All things considered, Frank saw plenty to like about the opener.

“Our preparation was very good,” he said. “From the night before to the shootaround to how we approached everything we did until they threw the ball up. We’re a team that struggled in the first quarter last year. I really liked our first quarter – our energy, effort. We did some good things on both ends. We had 12 assists in that first quarter. We played at a very, very good pace. Everything (scored) was in the paint other than (Jason Maxiell’s) jumper.

“On the boards, we did a very good job. The game within the game, we did a very good job. First play of each quarter, end of the quarter, after timeouts, sideline out of bounds, first three minutes, last three minutes – the game within the game – we did a nice job.”

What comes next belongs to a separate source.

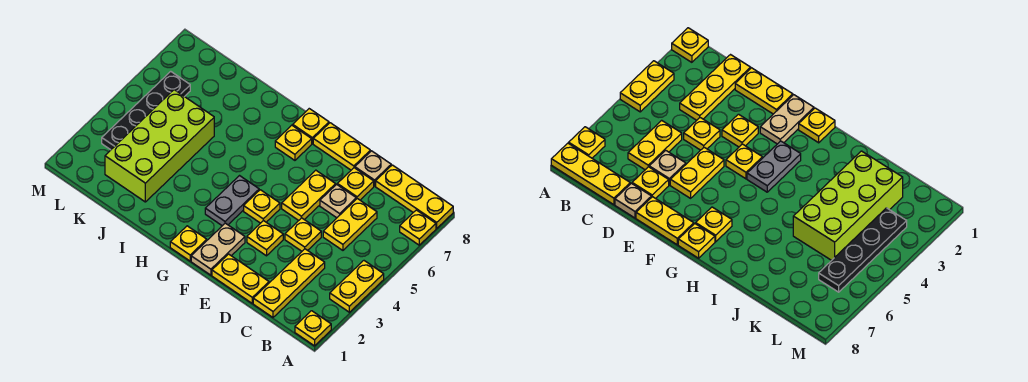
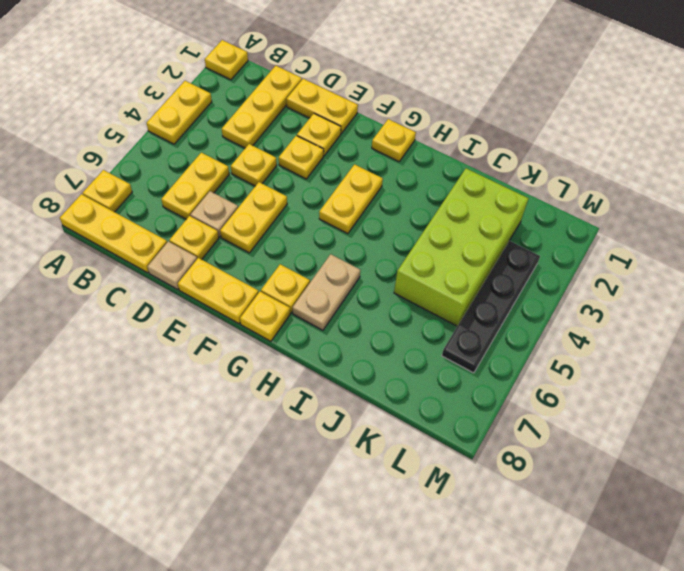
tan 1x2 plate [191,223,245,275] -> tan 1x2 plate moved to [293,254,360,330]
yellow 1x1 plate [244,190,280,223] -> yellow 1x1 plate moved to [297,114,341,156]
grey 1x2 plate [205,176,259,226] -> yellow 1x2 plate [319,164,383,234]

Frank says that the players who didn’t play at all or not much – Kim English, Khris Middleton, Slava Kravtsov, Jonny Flynn and Terrence Williams didn’t play and Kyle Singler played only the last six minutes – will all be a part of the playing rotation at some point in the two weekend games

“We’ll mix and match,” he said. “These first three games, give guys different, solid looks. It won’t be equal minutes. You can’t do that. But it will be enough sizable chunks to form an evaluation on each player.”